Transforming growth factor β (TGF-β) members, pleiotropic cytokines, play a critical role for carcinogenesis generally as a tumor suppressor in the early cancer development, but as a tumor promoter in the late stage of cancer progression. The present study was designed to clarify the role for TGF-β signaling in early thyroid carcinogenesis using the conditional Tgfbr2(floxE2/floxE2) knock-in mice, having 2 loxP sites at introns 1 and 2 of Tgfb2r gene. When these mice were crossed with thyroid peroxidase (TPO)-Cre or fibroblast-specific protein-1 (FSP1)-Cre, the resultant mice, Tgfbr2(tpoKO) and Tgfbr2(fspKO), lost TGF-β II receptor expression (thereby TGF-β signaling) specifically in the thyroid follicular epithelial cells or fibroblasts, respectively.
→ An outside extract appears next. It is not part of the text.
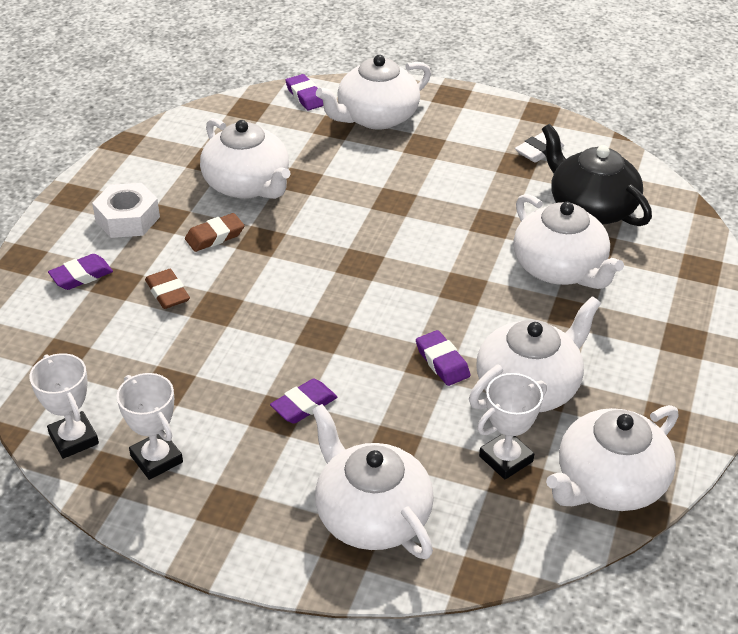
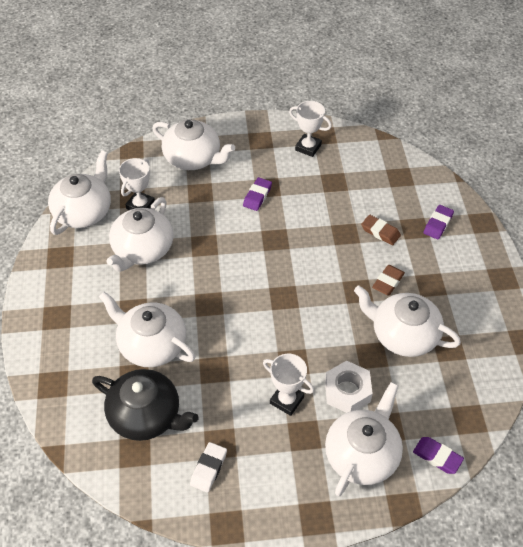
camera: 155 degrees right, 10 degrees up
(74, 439) = (353, 142): white trophy -> white trophy (286, 400)
(127, 219) = (452, 274): white nut -> white nut (347, 391)
(442, 362) = (197, 247): purple eraser -> none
The thyroid morphology was monitored up to 52 weeks in these mice, showing no tumor development, except one Tgfbr2(tpoKO) mouse developing follicular adenoma like-lesion. Our data suggest that TGF-β signaling in mesenchymal or follicular epithelial cells of the thyroid does not appear to function as a tumor suppressive barrier at the early stage of thyroid carcinogenesis.